Inspired by an Australian publishers-collective that managed to squeeze deals reportedly amounting to as much as U.S. $150 million annually from Meta and Google, Canada’s Online News Act forces those same tech companies, provided they facilitate the sharing of links to access news stories, to pay for the privilege of doing so, even if the service is provided for free. As was the case in Australia, Canada’s legacy newspaper companies — the largest of which is owned by a New Jersey hedge fund — insist the American platforms have been “stealing” their content and profiting from it.
The tech companies say there is little commercial value in news. They’ve already been working to support journalism through different commercial and philanthropic arrangements and say that, between them, they provide just under $500 million CDN worth of access to people for free.
The Online News Act sides with the Big Tech–thievery version of events and compels the accused to strike deals with news organizations, using a baseball-style winner-take-all arbitration process to settle matters if needed. The government and its backers have argued steadfastly that in the end, a portion of Canada’s $12 billion CDN digital-advertising market (80 percent of which has been won by Meta and Google) will be returned to those from whom it has been “stolen.”
As a result, Meta has concluded its only option is to “comply” with the legislation by beginning to move out of the business of carrying news links on Facebook and Instagram; Meta says it will complete the process before the Act comes into force toward the end of the year. Google also announced it would no longer be including Canadian news organizations in online searches performed in Canada.
Panicked efforts by the government to see if some sort of accommodation can be introduced under the law have been rebuffed completely by Meta, which might retreat from the news-carrier business globally. Google is still speaking with the Canadian government, but the latter’s description of these conversations as “negotiations” is most likely an overstatement. Google’s decision last month to exclude Canada from its Bard AI chatbox launch indicates the mood isn’t great.
Unless Trudeau’s team can cap Google’s liability at an agreed-upon level and future-proof that cap — sources indicate an extra $100 million annually is Google’s firm offer — it appears Canada is on the verge of destroying far more journalism jobs than it ever could have hoped to save.

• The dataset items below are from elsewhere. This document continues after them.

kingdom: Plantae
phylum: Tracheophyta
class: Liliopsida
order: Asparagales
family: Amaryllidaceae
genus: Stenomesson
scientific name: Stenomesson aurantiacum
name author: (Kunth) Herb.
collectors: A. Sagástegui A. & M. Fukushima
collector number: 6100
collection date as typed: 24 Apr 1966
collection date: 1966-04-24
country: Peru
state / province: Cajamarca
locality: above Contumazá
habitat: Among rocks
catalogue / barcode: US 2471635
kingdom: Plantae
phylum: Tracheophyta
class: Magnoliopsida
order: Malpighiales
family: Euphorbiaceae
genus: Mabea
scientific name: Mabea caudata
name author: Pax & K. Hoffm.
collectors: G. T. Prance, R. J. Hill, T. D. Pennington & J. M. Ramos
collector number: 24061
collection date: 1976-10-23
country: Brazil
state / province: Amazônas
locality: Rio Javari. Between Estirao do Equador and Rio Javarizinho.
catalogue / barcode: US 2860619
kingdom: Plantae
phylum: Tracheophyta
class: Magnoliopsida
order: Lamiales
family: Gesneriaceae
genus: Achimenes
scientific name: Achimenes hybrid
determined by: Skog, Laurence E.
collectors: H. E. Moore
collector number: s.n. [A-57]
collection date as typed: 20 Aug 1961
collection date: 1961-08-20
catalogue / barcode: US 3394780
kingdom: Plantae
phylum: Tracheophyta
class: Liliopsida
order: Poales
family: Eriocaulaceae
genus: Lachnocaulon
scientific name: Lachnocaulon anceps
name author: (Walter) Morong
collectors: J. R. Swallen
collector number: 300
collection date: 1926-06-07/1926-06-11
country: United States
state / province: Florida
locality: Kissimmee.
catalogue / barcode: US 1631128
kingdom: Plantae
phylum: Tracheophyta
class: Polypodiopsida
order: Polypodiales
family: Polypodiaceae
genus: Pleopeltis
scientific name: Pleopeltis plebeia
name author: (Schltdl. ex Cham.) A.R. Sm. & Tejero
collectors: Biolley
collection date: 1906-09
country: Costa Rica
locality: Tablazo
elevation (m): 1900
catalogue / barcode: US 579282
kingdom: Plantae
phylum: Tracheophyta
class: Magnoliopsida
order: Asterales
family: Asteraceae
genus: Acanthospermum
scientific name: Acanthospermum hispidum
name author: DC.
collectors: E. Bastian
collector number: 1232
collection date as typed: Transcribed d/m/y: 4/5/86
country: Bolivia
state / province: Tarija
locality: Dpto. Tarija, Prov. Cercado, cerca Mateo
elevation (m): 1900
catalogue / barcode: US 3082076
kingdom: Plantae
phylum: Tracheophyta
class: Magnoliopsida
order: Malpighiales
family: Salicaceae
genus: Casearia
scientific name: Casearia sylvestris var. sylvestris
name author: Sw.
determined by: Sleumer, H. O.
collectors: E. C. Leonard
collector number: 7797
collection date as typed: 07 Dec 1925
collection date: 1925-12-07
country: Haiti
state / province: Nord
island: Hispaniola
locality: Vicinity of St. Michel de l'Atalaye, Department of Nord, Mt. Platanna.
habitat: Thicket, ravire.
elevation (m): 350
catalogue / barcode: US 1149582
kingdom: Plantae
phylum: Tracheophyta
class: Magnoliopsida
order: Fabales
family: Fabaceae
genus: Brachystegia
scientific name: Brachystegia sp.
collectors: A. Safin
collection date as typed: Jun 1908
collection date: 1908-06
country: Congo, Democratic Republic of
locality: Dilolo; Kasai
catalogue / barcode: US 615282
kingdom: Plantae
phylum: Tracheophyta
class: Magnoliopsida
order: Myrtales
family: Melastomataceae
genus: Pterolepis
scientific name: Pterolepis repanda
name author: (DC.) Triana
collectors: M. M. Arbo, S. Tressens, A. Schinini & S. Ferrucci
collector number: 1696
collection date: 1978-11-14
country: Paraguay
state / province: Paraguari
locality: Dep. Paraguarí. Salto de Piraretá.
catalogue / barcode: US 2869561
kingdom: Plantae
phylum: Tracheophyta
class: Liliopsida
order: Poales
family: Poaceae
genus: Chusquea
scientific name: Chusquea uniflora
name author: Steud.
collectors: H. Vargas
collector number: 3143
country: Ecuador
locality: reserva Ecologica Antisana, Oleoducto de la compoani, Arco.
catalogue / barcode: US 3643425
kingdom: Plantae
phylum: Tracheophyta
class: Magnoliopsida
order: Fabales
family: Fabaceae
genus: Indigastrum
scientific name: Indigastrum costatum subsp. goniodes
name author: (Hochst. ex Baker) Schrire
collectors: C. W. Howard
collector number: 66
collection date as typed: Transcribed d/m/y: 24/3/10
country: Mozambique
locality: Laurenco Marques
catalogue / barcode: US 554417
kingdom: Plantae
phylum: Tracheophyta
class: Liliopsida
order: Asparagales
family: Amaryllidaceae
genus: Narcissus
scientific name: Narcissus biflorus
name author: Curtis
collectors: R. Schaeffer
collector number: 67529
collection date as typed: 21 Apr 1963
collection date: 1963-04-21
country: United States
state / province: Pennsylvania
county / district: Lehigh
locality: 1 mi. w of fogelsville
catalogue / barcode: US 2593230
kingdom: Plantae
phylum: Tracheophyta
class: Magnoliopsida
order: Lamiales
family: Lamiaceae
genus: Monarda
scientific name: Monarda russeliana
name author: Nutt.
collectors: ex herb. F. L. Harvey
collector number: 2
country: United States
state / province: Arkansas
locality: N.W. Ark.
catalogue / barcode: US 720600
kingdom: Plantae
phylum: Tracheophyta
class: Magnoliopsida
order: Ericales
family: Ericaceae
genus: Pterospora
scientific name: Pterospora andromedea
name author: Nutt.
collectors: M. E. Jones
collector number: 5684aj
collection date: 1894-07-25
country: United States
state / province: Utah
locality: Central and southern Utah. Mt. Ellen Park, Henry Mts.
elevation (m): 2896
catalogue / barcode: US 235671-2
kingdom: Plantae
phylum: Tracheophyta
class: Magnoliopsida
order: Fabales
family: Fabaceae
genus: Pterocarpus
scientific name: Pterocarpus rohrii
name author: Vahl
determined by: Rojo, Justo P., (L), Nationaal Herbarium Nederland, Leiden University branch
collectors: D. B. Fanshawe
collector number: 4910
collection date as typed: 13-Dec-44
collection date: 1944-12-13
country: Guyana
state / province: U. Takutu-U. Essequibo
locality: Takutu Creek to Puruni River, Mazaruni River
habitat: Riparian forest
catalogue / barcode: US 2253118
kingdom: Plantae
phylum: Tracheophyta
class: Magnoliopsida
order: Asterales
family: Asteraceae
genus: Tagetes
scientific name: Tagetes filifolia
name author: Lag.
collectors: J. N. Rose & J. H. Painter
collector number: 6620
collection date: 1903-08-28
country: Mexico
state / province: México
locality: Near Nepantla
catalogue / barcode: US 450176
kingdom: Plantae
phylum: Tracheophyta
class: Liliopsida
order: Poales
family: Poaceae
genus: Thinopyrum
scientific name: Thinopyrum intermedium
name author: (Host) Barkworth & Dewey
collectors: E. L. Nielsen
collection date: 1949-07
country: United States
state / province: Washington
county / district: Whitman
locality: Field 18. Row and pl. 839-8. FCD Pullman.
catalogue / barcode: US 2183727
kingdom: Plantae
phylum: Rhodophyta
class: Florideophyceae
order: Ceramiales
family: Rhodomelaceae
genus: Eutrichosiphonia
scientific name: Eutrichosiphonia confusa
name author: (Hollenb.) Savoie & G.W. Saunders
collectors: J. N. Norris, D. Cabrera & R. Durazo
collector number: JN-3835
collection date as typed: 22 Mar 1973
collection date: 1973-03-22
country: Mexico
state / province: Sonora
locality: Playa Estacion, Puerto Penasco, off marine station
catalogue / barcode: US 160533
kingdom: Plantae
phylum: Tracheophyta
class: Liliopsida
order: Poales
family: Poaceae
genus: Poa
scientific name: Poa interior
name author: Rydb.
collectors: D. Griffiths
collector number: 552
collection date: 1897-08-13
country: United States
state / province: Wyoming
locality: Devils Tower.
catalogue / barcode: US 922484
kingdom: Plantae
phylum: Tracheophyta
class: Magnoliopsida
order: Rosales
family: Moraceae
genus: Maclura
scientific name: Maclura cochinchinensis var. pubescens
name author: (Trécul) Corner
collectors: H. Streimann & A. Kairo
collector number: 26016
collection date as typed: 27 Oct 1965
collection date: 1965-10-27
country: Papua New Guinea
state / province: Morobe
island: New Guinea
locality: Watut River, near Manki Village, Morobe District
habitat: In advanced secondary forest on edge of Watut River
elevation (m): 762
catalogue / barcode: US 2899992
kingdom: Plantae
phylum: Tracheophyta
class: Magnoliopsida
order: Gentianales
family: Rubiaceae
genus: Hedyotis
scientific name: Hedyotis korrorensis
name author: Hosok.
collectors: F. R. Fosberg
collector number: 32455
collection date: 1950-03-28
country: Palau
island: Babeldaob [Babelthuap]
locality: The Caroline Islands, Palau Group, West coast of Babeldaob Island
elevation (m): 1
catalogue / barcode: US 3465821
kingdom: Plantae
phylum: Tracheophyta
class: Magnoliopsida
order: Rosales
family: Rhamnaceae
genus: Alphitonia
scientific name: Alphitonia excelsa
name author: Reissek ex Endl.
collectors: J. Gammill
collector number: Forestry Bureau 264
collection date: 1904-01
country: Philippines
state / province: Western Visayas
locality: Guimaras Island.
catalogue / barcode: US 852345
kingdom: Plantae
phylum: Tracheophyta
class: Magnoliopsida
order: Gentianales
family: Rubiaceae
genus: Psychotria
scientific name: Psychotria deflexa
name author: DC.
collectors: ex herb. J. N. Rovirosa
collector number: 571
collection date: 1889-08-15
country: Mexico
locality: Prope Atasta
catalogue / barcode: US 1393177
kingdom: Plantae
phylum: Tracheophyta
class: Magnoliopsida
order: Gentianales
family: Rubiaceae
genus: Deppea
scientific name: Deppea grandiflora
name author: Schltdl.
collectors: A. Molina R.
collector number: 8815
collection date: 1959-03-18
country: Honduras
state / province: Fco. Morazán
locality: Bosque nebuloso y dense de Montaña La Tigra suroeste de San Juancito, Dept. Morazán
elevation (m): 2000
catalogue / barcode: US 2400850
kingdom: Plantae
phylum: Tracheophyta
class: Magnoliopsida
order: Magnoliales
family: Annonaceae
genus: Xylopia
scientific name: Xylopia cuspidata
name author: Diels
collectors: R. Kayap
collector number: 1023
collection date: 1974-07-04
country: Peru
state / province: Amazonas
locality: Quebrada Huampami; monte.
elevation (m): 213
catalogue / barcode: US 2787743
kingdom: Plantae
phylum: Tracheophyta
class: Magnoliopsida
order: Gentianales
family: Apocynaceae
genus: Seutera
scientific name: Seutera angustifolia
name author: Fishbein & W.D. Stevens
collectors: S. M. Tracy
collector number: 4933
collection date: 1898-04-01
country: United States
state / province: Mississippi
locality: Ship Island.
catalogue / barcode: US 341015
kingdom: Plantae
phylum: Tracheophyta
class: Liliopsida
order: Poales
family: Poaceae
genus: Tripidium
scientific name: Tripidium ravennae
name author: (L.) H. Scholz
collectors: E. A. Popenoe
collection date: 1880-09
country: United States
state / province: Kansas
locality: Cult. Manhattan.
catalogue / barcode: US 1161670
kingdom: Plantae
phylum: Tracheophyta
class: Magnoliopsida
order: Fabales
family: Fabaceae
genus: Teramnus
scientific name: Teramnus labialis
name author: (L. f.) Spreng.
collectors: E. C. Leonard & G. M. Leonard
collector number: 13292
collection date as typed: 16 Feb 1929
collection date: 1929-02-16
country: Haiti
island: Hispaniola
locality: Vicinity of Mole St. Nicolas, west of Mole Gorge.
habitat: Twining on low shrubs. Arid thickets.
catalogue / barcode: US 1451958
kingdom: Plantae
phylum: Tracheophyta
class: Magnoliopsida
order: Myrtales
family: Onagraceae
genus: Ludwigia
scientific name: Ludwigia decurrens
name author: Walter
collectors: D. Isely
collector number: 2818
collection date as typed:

The loss of access to Meta’s Facebook and Instagram platforms would be, Canada’s already-struggling publishers said in Senate hearings, disastrous and amount to millions of dollars in losses. For emerging and innovative providers — 217 have launched in Canada since 2008 to offset the disappearance of an estimated 450 newspapers — the impact is considered even more devastating. Most (if not all) of them have built their business models on maximizing the value they receive through Google and, primarily, Facebook.
In addition to assuming the accuracy of the “theft” narrative, the drafters of this legislation were determined to position the Trudeau government internationally as a world leader in bringing Big Tech to heel. In doing so, they failed to listen to critics who pointed out that putting a price on links was a foolish way to go about it. And, while fueling wild expectations of a new and lucrative income stream for domestic news organizations, the drafters forgot (or chose to ignore) the reality that no executive in any industry would agree to a deal in which there was no cap on his or her company’s potential liability. Throw into the mix that whatever dollar figure was agreed to in Canada was going to be multiplied by at least 50 if the rest of the world replicated Trudeau’s legislation and, well, here we are.
Canada bet that Google and Meta were bluffing. What is clear is that there was no backup plan just in case they weren’t.
Peter Menzies is a Senior Fellow with the Ottawa-based Macdonald-Laurier Institute, former publisher of the Calgary Herald and a past vice-chair of the Canadian Radio-television and Telecommunications Commission.